Page-level text extractions
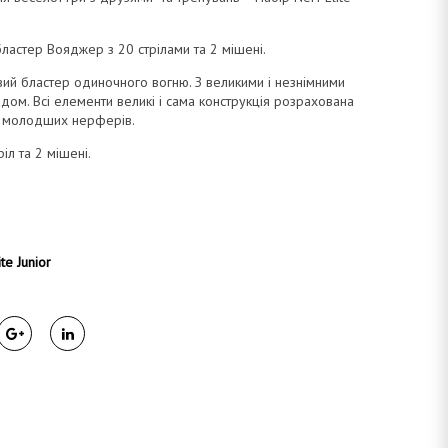
бластер Вояджер з 20 стрілами та 2 мішені.
ий бластер одиночного вогню. З великими і незнімними
адом. Всі елементи великі і сама конструкція розрахована
у молодших нерферів.
ріл та 2 мішені.
ite Junior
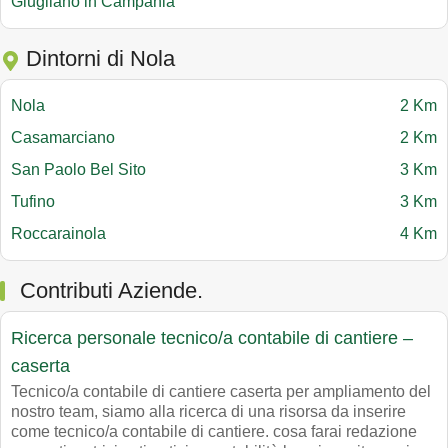
Giugliano in Campania
Dintorni di Nola
Nola
2 Km
Casamarciano
2 Km
San Paolo Bel Sito
3 Km
Tufino
3 Km
Roccarainola
4 Km
Contributi Aziende.
Ricerca personale tecnico/a contabile di cantiere –
caserta
Tecnico/a contabile di cantiere caserta per ampliamento del
nostro team, siamo alla ricerca di una risorsa da inserire
come tecnico/a contabile di cantiere. cosa farai redazione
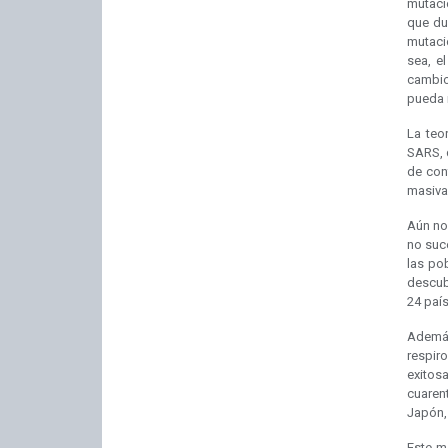
mutaci
que du
mutaci
sea, e
cambios
pueda r
La teo
SARS, q
de conf
masiva
Aún no
no suc
las po
descub
24 país
Además,
respir
exitos
cuarent
Japón, 
Este ma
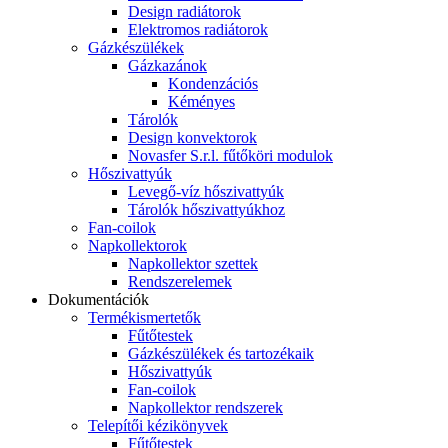
Design radiátorok
Elektromos radiátorok
Gázkészülékek
Gázkazánok
Kondenzációs
Kéményes
Tárolók
Design konvektorok
Novasfer S.r.l. fűtőköri modulok
Hőszivattyúk
Levegő-víz hőszivattyúk
Tárolók hőszivattyúkhoz
Fan-coilok
Napkollektorok
Napkollektor szettek
Rendszerelemek
Dokumentációk
Termékismertetők
Fűtőtestek
Gázkészülékek és tartozékaik
Hőszivattyúk
Fan-coilok
Napkollektor rendszerek
Telepítői kézikönyvek
Fűtőtestek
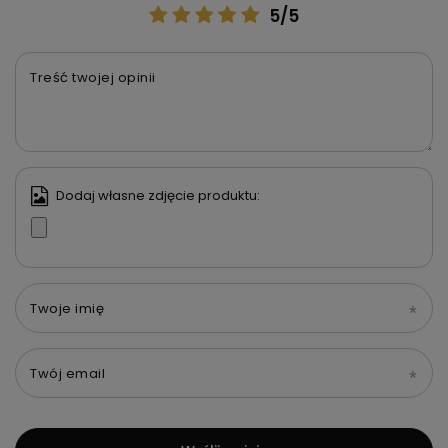
5/5
Treść twojej opinii
Dodaj własne zdjęcie produktu:
Twoje imię
Twój email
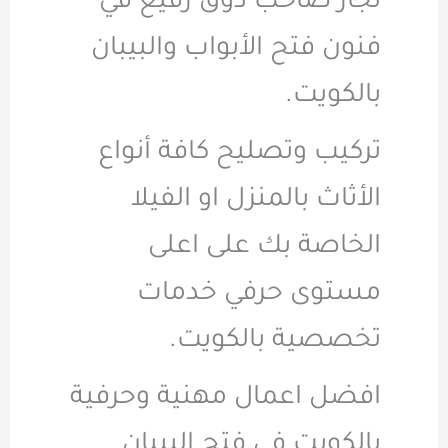
نجار صاحب ذوق رفيع في
فنون فتح الأبواب والبيبان
بالكويت.
تركيب وتصليح كافة أنواع
الأثاث بالمنزل او الفيلا
الخاصة بك على اعلى
مستوى حرفي خدمات
تخصصية بالكويت.
افضل اعمال مهنية وحرفية
بالكويت في فتح البيبان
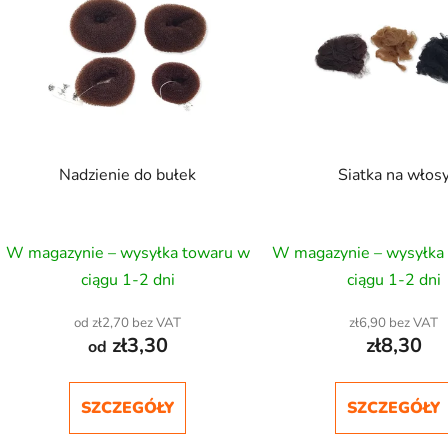
s
t
a
p
r
o
d
Nadzienie do bułek
Siatka na włos
u
k
t
W magazynie – wysyłka towaru w
W magazynie – wysyłka
ó
ciągu 1-2 dni
ciągu 1-2 dni
w
od zł2,70 bez VAT
zł6,90 bez VAT
zł3,30
zł8,30
od
SZCZEGÓŁY
SZCZEGÓŁY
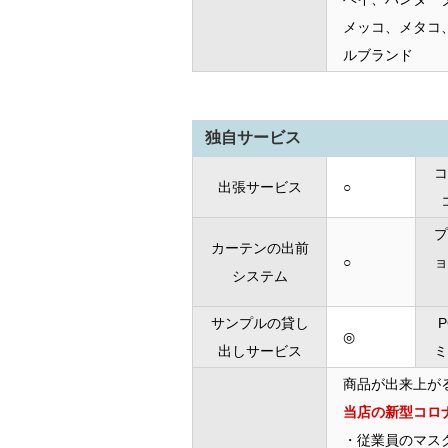
メッコ、メタコ
ルブランド
独自サービス
コ
出張サービス
○
プ
カーテンの出前
○
ョ
システム
サンプルの貸し
◎
出しサービス
ミ
商品が出来上が
当店の新型コロ
・従業員のマス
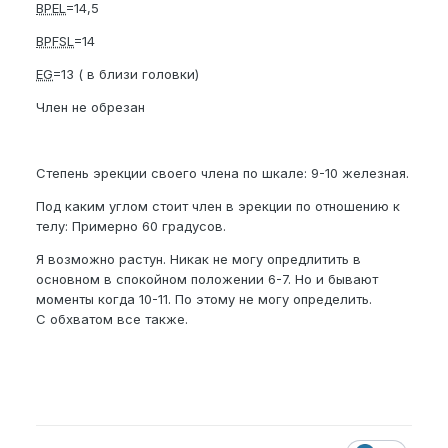
BPEL
=14,5
BPFSL
=14
EG
=13 ( в близи головки)
Член не обрезан
Степень эрекции своего члена по шкале: 9-10 железная.
Под каким углом стоит член в эрекции по отношению к
телу: Примерно 60 градусов.
Я возможно растун. Никак не могу опредлитить в
основном в спокойном положении 6-7. Но и бывают
моменты когда 10-11. По этому не могу определить.
С обхватом все также.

- TASK DIRECTIONS
Some lines above hold the word "Design". Copy all of them.

- RESPONSE BELOW
Design radiátorok
Design konvektorok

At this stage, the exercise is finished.